The crowd went wild, and rose for a standing ovation.


Wonderland turned the encore over to Shelley who sang lead and played acoustic guitar for a gospel blues song by Blind Willie Johnson, the oft-covered “Nobody’s Fault But Mine.” King and Wonderland joined together for heavenly harmonies that lifted our spirits and sent us into the night.

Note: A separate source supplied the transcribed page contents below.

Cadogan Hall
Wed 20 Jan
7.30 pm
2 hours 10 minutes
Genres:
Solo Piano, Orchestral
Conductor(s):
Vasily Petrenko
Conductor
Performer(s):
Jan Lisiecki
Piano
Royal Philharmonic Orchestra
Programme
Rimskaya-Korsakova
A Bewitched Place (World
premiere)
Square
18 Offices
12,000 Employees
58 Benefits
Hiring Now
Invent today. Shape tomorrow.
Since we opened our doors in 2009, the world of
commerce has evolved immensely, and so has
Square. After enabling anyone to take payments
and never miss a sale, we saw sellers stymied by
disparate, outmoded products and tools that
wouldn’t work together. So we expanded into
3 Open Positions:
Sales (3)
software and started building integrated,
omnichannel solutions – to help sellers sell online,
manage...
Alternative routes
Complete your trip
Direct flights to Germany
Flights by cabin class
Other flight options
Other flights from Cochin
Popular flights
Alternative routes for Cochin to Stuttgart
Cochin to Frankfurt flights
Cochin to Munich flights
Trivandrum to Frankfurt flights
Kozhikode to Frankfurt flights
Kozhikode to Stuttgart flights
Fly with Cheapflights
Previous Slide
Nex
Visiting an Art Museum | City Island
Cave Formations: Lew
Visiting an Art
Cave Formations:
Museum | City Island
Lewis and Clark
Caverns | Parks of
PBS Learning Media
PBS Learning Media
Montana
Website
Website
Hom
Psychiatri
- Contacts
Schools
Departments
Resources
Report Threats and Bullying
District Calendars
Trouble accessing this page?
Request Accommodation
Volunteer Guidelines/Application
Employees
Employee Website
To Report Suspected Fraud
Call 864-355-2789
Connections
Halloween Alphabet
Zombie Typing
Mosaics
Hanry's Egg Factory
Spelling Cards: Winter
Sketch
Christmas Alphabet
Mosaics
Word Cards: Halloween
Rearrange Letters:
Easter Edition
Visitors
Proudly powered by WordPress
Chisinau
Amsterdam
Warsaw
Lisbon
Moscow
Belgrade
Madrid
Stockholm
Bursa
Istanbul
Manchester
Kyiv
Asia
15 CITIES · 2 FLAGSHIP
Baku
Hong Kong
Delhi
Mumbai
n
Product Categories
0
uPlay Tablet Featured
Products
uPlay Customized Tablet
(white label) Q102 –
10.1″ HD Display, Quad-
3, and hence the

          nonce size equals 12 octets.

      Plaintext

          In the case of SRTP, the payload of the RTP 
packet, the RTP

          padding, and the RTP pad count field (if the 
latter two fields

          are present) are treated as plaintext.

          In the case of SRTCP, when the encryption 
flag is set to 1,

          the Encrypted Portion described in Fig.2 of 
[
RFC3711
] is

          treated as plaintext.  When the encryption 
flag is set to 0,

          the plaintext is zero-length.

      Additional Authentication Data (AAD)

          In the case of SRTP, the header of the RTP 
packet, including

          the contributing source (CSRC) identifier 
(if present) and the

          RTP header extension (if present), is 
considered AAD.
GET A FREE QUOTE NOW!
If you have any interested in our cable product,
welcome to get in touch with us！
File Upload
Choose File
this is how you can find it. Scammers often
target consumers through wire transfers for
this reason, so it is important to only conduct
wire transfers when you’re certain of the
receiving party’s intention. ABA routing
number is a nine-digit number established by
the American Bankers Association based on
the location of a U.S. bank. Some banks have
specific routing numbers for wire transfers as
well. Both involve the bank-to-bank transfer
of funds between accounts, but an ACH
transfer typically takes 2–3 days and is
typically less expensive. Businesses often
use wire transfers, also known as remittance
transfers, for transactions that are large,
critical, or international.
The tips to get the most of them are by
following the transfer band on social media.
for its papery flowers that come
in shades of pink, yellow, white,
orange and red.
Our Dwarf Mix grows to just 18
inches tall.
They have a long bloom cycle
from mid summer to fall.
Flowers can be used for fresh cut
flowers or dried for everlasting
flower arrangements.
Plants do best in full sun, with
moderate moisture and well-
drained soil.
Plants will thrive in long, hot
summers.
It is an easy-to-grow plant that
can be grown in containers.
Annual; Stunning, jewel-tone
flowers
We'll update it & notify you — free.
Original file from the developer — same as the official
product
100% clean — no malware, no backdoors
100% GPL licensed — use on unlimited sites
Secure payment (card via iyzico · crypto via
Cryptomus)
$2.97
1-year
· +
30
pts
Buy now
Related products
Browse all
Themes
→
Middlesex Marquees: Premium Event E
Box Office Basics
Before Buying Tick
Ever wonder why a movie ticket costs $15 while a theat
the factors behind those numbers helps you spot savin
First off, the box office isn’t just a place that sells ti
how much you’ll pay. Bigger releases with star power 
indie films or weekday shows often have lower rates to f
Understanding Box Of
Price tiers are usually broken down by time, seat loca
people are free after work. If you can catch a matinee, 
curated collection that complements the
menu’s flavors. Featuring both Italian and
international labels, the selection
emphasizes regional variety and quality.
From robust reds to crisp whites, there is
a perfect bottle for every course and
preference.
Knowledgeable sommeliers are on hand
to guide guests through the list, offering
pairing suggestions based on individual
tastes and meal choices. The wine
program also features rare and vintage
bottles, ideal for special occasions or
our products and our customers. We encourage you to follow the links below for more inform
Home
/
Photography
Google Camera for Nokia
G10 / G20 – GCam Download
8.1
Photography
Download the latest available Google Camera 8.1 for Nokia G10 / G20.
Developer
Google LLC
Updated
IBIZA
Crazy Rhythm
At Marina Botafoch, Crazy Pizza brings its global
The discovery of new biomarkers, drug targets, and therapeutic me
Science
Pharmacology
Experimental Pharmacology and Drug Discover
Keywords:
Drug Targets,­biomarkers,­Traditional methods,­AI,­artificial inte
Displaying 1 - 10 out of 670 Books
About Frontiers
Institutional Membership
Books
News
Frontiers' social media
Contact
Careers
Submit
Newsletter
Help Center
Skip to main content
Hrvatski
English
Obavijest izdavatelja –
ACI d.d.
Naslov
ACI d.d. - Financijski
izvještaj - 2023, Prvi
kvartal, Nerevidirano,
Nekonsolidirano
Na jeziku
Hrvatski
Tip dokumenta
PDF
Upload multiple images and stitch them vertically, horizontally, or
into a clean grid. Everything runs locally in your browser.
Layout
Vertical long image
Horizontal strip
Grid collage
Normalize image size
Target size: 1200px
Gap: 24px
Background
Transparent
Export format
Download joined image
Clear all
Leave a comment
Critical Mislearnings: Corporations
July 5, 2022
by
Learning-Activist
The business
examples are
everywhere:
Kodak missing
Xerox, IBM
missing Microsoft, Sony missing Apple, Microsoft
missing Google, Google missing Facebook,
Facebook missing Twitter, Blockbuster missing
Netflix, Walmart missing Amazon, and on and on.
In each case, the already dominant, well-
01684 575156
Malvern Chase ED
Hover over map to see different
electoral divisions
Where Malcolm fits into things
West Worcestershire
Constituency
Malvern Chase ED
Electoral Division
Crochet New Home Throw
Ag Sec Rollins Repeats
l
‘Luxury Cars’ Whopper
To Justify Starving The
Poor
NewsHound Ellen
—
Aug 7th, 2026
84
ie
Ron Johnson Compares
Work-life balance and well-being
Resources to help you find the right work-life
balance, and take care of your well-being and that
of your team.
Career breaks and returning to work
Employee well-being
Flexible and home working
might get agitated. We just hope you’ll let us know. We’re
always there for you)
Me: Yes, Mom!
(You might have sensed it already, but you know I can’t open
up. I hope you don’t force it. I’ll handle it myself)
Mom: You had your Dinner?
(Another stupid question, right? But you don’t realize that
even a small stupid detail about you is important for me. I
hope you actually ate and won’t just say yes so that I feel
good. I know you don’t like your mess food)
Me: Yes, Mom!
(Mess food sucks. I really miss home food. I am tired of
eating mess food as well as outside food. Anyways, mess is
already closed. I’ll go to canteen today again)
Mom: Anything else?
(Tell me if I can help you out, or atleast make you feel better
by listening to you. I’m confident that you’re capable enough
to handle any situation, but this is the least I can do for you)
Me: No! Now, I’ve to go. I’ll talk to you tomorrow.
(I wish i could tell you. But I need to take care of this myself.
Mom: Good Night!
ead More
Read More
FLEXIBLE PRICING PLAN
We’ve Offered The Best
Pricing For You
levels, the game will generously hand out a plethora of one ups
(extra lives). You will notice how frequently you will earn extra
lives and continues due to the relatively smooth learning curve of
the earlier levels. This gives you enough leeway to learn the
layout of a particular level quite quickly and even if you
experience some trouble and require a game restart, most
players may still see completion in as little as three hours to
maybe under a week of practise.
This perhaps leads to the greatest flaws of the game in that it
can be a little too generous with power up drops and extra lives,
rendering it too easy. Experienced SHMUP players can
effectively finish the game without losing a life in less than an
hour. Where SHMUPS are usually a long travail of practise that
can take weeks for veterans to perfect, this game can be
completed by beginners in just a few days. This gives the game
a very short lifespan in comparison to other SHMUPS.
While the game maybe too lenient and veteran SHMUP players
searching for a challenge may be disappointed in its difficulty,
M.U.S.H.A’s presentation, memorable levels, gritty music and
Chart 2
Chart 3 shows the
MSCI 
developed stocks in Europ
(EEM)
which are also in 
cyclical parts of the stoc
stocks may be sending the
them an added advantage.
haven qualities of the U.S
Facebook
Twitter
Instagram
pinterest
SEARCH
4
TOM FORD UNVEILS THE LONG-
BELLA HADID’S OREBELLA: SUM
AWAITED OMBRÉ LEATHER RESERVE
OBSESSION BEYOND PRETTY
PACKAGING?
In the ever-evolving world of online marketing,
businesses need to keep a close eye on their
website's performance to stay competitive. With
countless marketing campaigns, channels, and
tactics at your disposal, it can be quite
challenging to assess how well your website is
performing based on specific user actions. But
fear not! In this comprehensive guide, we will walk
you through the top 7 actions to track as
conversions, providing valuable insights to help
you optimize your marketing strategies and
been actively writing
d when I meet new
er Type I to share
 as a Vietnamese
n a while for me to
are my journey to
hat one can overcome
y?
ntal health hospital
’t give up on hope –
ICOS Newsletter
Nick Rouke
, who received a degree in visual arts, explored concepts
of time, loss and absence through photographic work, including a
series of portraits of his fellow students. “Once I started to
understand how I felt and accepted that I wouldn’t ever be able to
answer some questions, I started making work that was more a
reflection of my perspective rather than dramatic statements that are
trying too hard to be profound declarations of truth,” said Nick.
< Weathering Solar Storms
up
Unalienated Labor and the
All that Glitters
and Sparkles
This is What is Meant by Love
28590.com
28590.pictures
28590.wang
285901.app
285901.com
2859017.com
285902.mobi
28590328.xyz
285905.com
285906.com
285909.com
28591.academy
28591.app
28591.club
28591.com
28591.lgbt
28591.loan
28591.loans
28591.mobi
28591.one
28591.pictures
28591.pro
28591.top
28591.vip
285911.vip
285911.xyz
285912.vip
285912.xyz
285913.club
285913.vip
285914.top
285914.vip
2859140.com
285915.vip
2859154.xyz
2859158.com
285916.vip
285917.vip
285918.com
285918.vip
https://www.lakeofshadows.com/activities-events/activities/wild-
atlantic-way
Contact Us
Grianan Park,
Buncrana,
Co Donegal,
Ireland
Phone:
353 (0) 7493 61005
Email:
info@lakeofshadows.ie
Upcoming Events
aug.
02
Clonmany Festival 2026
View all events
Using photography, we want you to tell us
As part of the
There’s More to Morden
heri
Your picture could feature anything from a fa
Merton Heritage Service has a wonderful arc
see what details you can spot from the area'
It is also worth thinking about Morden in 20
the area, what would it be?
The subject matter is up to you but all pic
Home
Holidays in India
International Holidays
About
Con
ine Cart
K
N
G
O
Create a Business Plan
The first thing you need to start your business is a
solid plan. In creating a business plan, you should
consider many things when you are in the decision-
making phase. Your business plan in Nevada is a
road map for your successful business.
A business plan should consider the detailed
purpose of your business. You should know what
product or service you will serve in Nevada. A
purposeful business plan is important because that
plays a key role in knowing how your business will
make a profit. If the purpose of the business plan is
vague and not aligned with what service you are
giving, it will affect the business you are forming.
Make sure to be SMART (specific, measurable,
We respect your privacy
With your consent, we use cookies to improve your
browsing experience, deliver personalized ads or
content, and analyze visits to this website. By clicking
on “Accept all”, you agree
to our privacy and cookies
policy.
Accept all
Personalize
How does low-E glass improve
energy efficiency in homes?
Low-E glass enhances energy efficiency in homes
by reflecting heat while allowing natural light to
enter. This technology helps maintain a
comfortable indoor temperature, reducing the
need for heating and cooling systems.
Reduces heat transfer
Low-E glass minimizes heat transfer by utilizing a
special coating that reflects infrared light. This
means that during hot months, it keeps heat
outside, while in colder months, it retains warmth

There simply aren’t enough superlatives in the dictionary to describe Carolyn Wonderland. But her producer Dave Alvin hit the nail on the head:


“I wanted to work with Carolyn because her guitar playing isn’t imitating anyone. She is especially not imitating the imitators, like so many modern blues or blues/rock guitarists do. She developed her own effective way of playing the blues that incorporate bits of folk, country and even psychedelic riffs, plus she always surprises me with her guitar lines and melodic twists and turns. As for Carolyn’s vocals, they are soulful and powerful to the point of being often spine-tingling. Her ability to move from intimate, whispery gentleness to earth shaking, Saturday night bar room loudness, always impresses me, both for the obvious gifts of her vocal range but also how well she uses it to advance the drama or the story of the song. I also love that Carolyn has a wonderful, mischievous sense of humor that makes her performances honest and charming and keep them far away from getting too bogged down in too much serious ‘artiste’ posturing.”


Wonderland’s stellar performance at City Winery on a Monday night in October proved every word from Dave Alvin to be true!